Intel on Tuesday introduced a new e-book reader, one designed for the visually impaired, which can read digital files of books aloud, as well as capture images from printed material via a 5-megapixel digital camera and similarly read the text aloud at a variety of listening speeds.
Additionally, the Intel Reader, as its called, has a 4" display that will show the text in large fonts, for those impaired, and not blind. The $1,499 device may seem expensive when compared to the Kindle 2, which can also read aloud, though in a robotic voice, but this new device is designed specifically as a reader for the visually impaired, as opposed to a consumer device.
In fact, you may recall that the Kindle 2's "Read-to-Me" feature, brought it criticism by The Authors Guild, saying it poached on audiobook sales, despite its obvious negatives when compared to professionally read audtiobooks. Eventually Amazon.com backed down to the Guild and added functionality that would allow publishers to decide on a title by title basis whether they want Text-to-Speech enabled for any particular title.
Obviously, with its more narrow focus, the Intel Reader should not run afoul of this sort of criticism.

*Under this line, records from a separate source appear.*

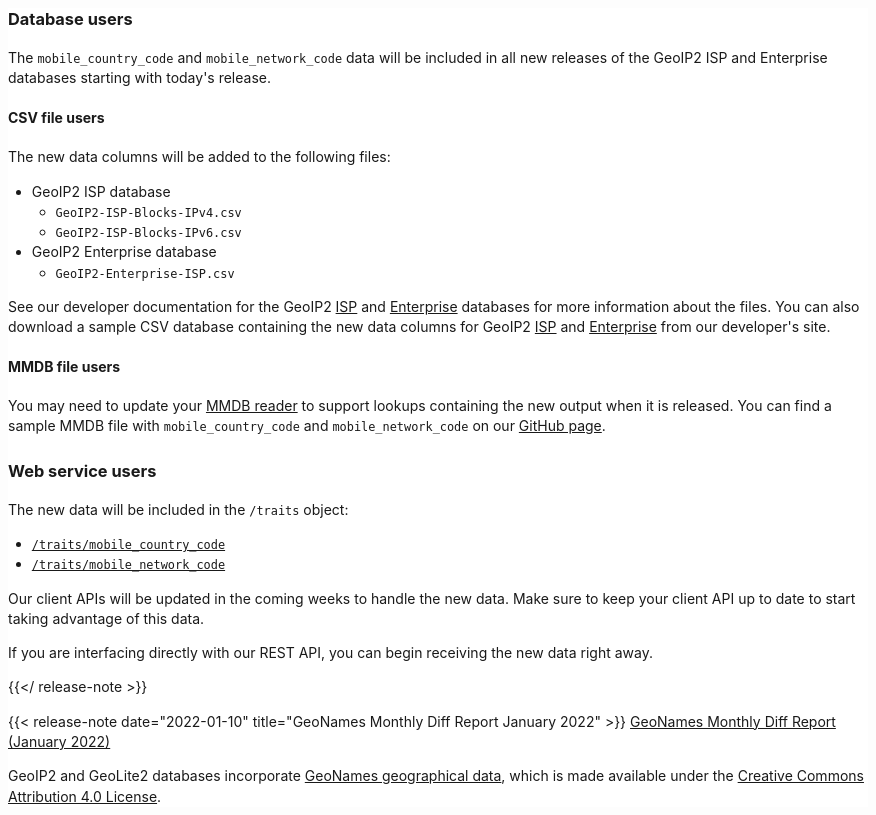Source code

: ### Database users

The `mobile_country_code` and `mobile_network_code` data will be included in all
new releases of the GeoIP2 ISP and Enterprise databases starting with today's
release.

#### CSV file users

The new data columns will be added to the following files:

- GeoIP2 ISP database
  - `GeoIP2-ISP-Blocks-IPv4.csv`
  - `GeoIP2-ISP-Blocks-IPv6.csv`
- GeoIP2 Enterprise database
  - `GeoIP2-Enterprise-ISP.csv`

See our developer documentation for the GeoIP2
[ISP](/geoip/docs/databases/isp#blocks-files) and
[Enterprise](/geoip/docs/databases/enterprise#isp-file) databases for more
information about the files. You can also download a sample CSV database
containing the new data columns for GeoIP2
[ISP](/geoip/docs/databases/isp#example-files) and
[Enterprise](/geoip/docs/databases/enterprise#example-files) from our
developer's site.

#### MMDB file users

You may need to update your
[MMDB reader](/geoip/docs/databases#official-client-apis) to support lookups
containing the new output when it is released. You can find a sample MMDB file
with `mobile_country_code` and `mobile_network_code` on our
[GitHub page](https://github.com/maxmind/MaxMind-DB/tree/master/test-data).

### Web service users

The new data will be included in the `/traits` object:

- [`/traits/mobile_country_code`](/geoip/docs/web-services/responses#schema--response--traits__mobile_country_code)
- [`/traits/mobile_network_code`](/geoip/docs/web-services/responses#schema--response--traits__mobile_network_code)

Our client APIs will be updated in the coming weeks to handle the new data. Make
sure to keep your client API up to date to start taking advantage of this data.

If you are interfacing directly with our REST API, you can begin receiving the
new data right away.

{{</ release-note >}}

{{< release-note date="2022-01-10" title="GeoNames Monthly Diff Report January 2022" >}}
[GeoNames Monthly Diff Report (January 2022)](/csv-files/GeoNames-Monthly-Diff-Report-January-2022.csv)

GeoIP2 and GeoLite2 databases incorporate
[GeoNames geographical data](https://www.geonames.org/), which is made available
under the
[Creative Commons Attribution 4.0 License](https://creativecommons.org/licenses/by/4.0/).

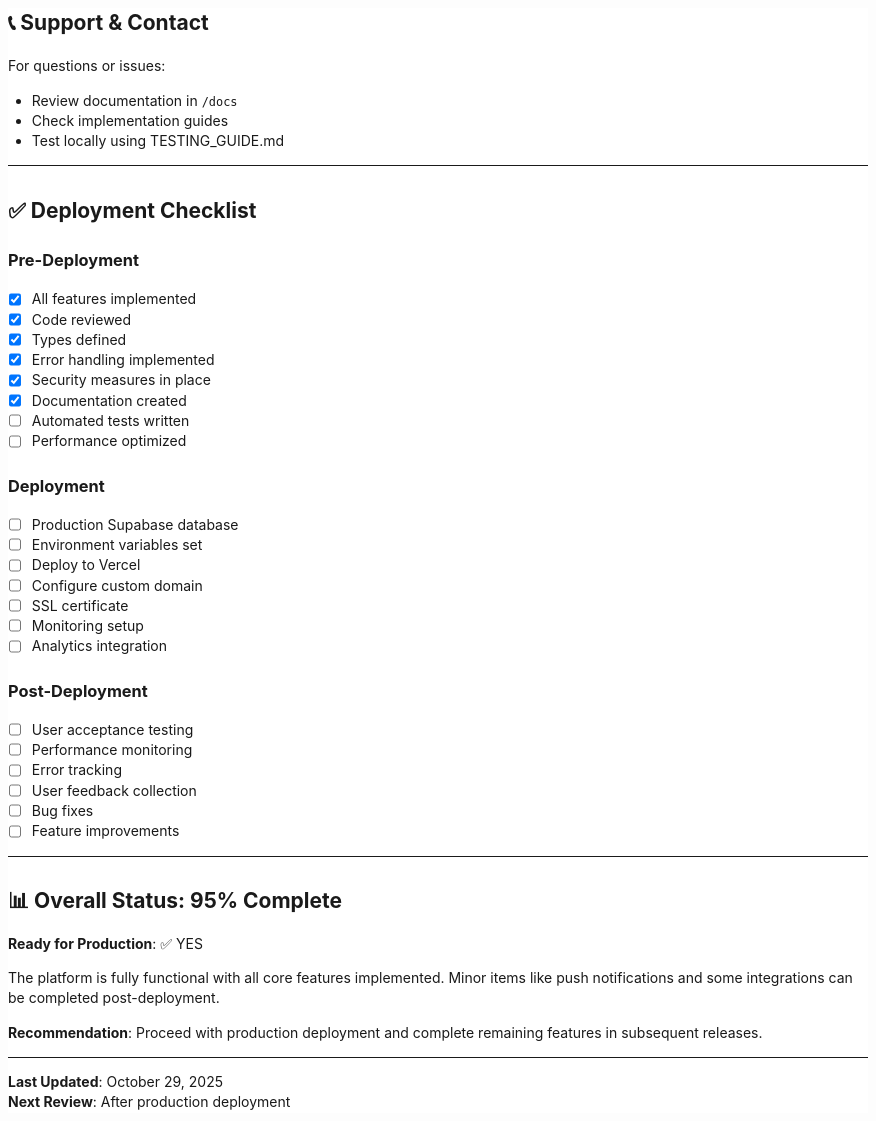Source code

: 
## 📞 Support & Contact

For questions or issues:
- Review documentation in `/docs`
- Check implementation guides
- Test locally using TESTING_GUIDE.md

---

## ✅ Deployment Checklist

### Pre-Deployment
- [x] All features implemented
- [x] Code reviewed
- [x] Types defined
- [x] Error handling implemented
- [x] Security measures in place
- [x] Documentation created
- [ ] Automated tests written
- [ ] Performance optimized

### Deployment
- [ ] Production Supabase database
- [ ] Environment variables set
- [ ] Deploy to Vercel
- [ ] Configure custom domain
- [ ] SSL certificate
- [ ] Monitoring setup
- [ ] Analytics integration

### Post-Deployment
- [ ] User acceptance testing
- [ ] Performance monitoring
- [ ] Error tracking
- [ ] User feedback collection
- [ ] Bug fixes
- [ ] Feature improvements

---

## 📊 Overall Status: 95% Complete

**Ready for Production**: ✅ YES

The platform is fully functional with all core features implemented. Minor items like push notifications and some integrations can be completed post-deployment.

**Recommendation**: Proceed with production deployment and complete remaining features in subsequent releases.

---

**Last Updated**: October 29, 2025  
**Next Review**: After production deployment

The Intel Reader will be sold by resellers such as CTL, Howard Technology Solutions and HumanWare. Intel also makes a "docking station" (the Intel Portable Capture Station) that can hold and power the device while it is scanning a large number of pages. The company will introduce a U.K. version of the Reader in a few days and plans to roll it out in other countries as well, with localized voices (yes, the U.K. version will have a British accent).
The Intel Reader has an Intel Atom CPU and 2 GB of storage (flash RAM). It can store about 500,000 pages of text or 600 scanned book pages. With a fully charged battery, the Reader can read continuously for four hours.
Ben Foss, who lead the project, noted that there are exceptions from copyright law for the visually and otherwise disabled, that will allow users to make copies of books, as well as access other repositories such as The Gutenberg Project. Interestingly, as a side note, Foss grew up with dyslexia, giving him a personal interest in the project's success.